- **Task to carry out**
Write out the records word for word, from the line containing "See the attached image. Segment" through the end of the records, both included.
--- start of The records ---
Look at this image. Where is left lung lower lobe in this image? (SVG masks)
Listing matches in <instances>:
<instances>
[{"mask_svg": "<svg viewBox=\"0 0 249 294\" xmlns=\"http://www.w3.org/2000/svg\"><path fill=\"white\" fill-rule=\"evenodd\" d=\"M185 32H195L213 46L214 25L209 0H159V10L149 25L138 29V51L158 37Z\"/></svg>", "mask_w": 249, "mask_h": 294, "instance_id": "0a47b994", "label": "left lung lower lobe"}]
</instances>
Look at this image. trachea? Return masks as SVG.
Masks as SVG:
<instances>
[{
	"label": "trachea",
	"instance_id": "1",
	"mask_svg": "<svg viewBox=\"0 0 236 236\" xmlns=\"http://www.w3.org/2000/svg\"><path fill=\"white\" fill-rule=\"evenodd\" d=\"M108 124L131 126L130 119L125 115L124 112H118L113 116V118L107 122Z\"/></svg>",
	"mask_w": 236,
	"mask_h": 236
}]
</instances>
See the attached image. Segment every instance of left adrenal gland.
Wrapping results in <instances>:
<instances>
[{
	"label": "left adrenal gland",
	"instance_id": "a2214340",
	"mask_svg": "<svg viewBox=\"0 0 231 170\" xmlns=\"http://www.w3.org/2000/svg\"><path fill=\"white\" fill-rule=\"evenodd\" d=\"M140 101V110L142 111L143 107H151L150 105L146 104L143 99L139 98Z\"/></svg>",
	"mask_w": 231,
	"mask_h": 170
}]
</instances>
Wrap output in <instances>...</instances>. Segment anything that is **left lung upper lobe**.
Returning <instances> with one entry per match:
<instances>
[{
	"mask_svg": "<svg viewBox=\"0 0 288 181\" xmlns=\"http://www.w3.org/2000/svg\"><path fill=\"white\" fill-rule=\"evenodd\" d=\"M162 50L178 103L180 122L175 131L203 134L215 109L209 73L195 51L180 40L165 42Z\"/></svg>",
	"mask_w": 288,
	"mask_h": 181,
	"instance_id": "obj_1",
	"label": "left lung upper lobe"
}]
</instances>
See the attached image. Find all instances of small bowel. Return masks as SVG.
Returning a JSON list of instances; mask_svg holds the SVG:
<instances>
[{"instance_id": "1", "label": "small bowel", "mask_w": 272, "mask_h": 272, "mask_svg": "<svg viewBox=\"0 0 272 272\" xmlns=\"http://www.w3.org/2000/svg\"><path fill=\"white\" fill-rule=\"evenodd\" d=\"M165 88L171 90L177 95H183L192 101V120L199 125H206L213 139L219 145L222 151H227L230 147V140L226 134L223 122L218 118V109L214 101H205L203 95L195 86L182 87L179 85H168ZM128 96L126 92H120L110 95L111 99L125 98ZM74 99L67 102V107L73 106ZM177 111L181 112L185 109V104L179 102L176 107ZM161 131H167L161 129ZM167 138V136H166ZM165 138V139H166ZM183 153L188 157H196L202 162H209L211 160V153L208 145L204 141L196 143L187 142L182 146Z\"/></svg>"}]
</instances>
--- end of The records ---
- **Result of this task**
See the attached image. Segment every instance of left adrenal gland.
Wrapping results in <instances>:
<instances>
[{
	"label": "left adrenal gland",
	"instance_id": "a2214340",
	"mask_svg": "<svg viewBox=\"0 0 231 170\" xmlns=\"http://www.w3.org/2000/svg\"><path fill=\"white\" fill-rule=\"evenodd\" d=\"M140 101V110L142 111L143 107H151L150 105L146 104L143 99L139 98Z\"/></svg>",
	"mask_w": 231,
	"mask_h": 170
}]
</instances>
Wrap output in <instances>...</instances>. Segment anything that is **left lung upper lobe**.
Returning <instances> with one entry per match:
<instances>
[{
	"mask_svg": "<svg viewBox=\"0 0 288 181\" xmlns=\"http://www.w3.org/2000/svg\"><path fill=\"white\" fill-rule=\"evenodd\" d=\"M162 50L178 103L180 122L175 131L203 134L215 109L209 73L195 51L180 40L165 42Z\"/></svg>",
	"mask_w": 288,
	"mask_h": 181,
	"instance_id": "obj_1",
	"label": "left lung upper lobe"
}]
</instances>
See the attached image. Find all instances of small bowel. Return masks as SVG.
Returning a JSON list of instances; mask_svg holds the SVG:
<instances>
[{"instance_id": "1", "label": "small bowel", "mask_w": 272, "mask_h": 272, "mask_svg": "<svg viewBox=\"0 0 272 272\" xmlns=\"http://www.w3.org/2000/svg\"><path fill=\"white\" fill-rule=\"evenodd\" d=\"M165 88L171 90L177 95H183L192 101V120L199 125H206L213 139L219 145L222 151H227L230 147V140L226 134L223 122L218 118V109L214 101H205L203 95L195 86L182 87L179 85H168ZM128 96L126 92H120L110 95L111 99L125 98ZM74 99L67 102V107L73 106ZM177 111L181 112L185 109V104L179 102L176 107ZM161 131H167L161 129ZM167 138V136H166ZM165 138V139H166ZM183 153L188 157H196L202 162H209L211 160V153L208 145L204 141L196 143L187 142L182 146Z\"/></svg>"}]
</instances>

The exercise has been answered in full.